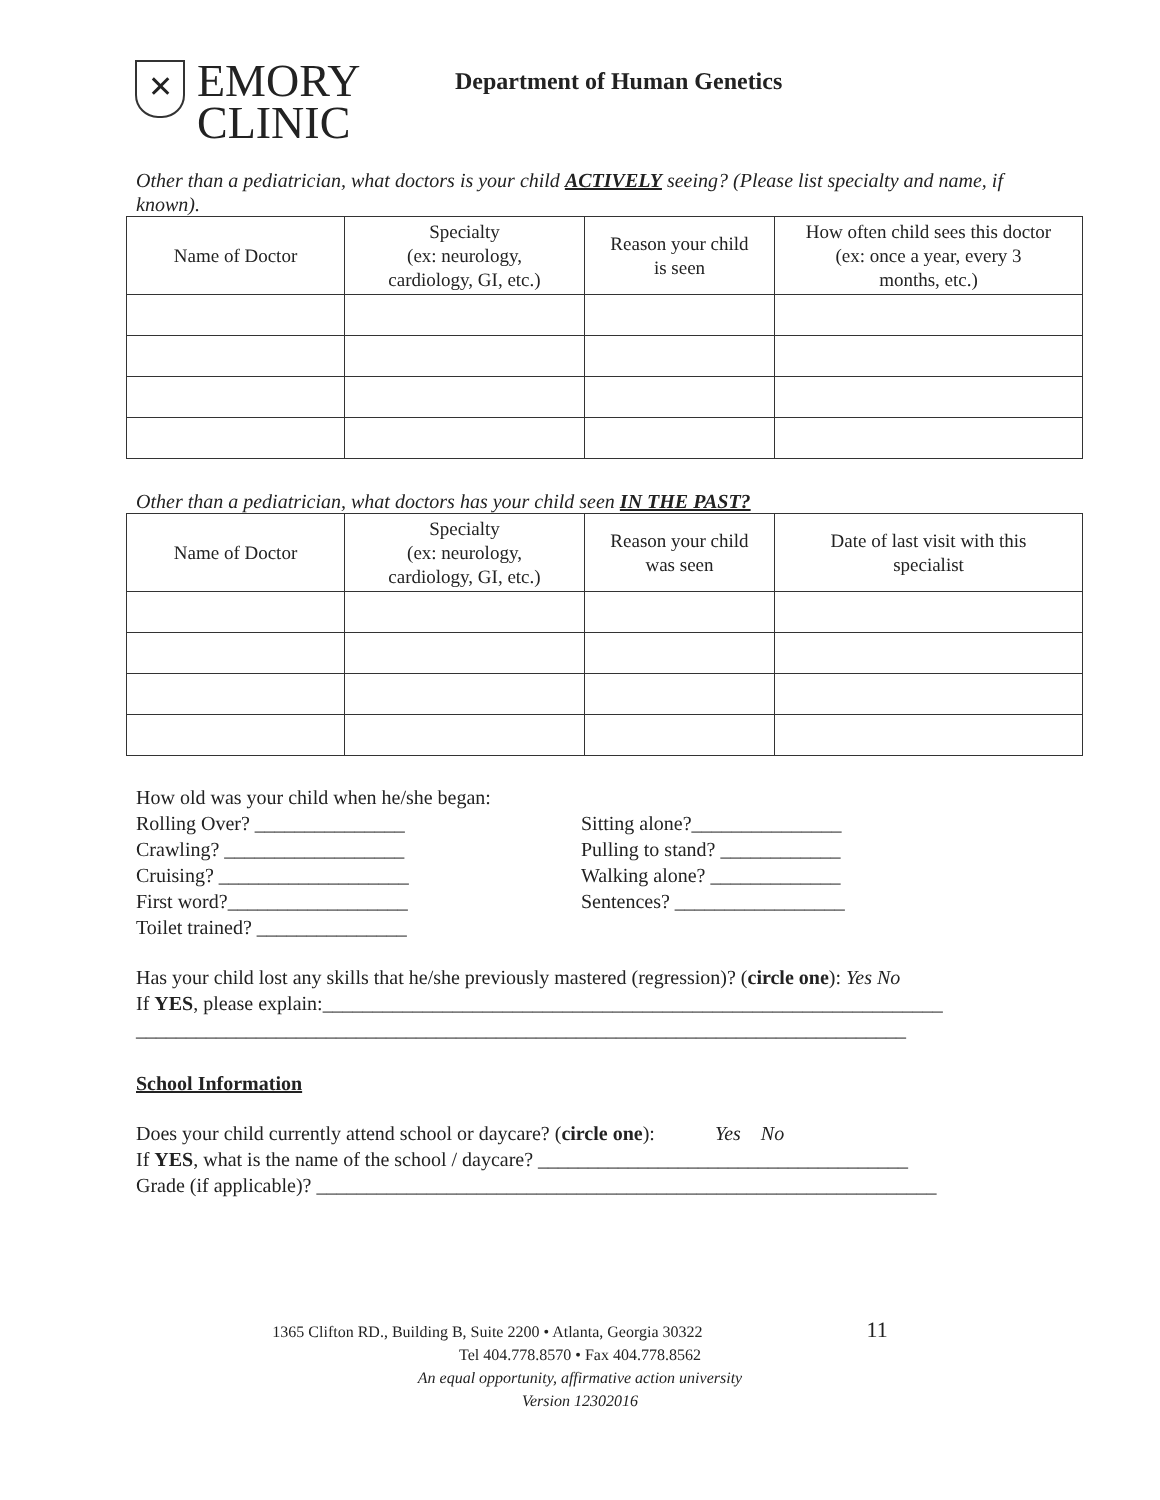✕
EMORY
CLINIC
Department of Human Genetics
Other than a pediatrician, what doctors is your child ACTIVELY seeing? (Please list specialty and name, if known).
| Name of Doctor | Specialty (ex: neurology, cardiology, GI, etc.) | Reason your child is seen | How often child sees this doctor (ex: once a year, every 3 months, etc.) |
| --- | --- | --- | --- |
Other than a pediatrician, what doctors has your child seen IN THE PAST?
| Name of Doctor | Specialty (ex: neurology, cardiology, GI, etc.) | Reason your child was seen | Date of last visit with this specialist |
| --- | --- | --- | --- |
How old was your child when he/she began:
Rolling Over? _______________
Crawling? __________________
Cruising? ___________________
First word?__________________
Toilet trained? _______________
Sitting alone?_______________
Pulling to stand? ____________
Walking alone? _____________
Sentences? _________________
Has your child lost any skills that he/she previously mastered (regression)? (circle one): Yes No
If YES, please explain:______________________________________________________________
_____________________________________________________________________________
School Information
Does your child currently attend school or daycare? (circle one): Yes No
If YES, what is the name of the school / daycare? _____________________________________
Grade (if applicable)? ______________________________________________________________
1365 Clifton RD., Building B, Suite 2200 • Atlanta, Georgia 30322 11
Tel 404.778.8570 • Fax 404.778.8562
An equal opportunity, affirmative action university
Version 12302016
_ _ _ _ _
• WHAT YOU WILL DO:
Word for word, restate the lines running from the one containing "Has your child lost" through the final line of the records above, and nothing besides.

• RESULT FOR THIS TASK:
Has your child lost any skills that he/she previously mastered (regression)? (circle one): Yes No
If YES, please explain:______________________________________________________________
_____________________________________________________________________________
School Information
Does your child currently attend school or daycare? (circle one): Yes No
If YES, what is the name of the school / daycare? _____________________________________
Grade (if applicable)? ______________________________________________________________
1365 Clifton RD., Building B, Suite 2200 • Atlanta, Georgia 30322 11
Tel 404.778.8570 • Fax 404.778.8562
An equal opportunity, affirmative action university
Version 12302016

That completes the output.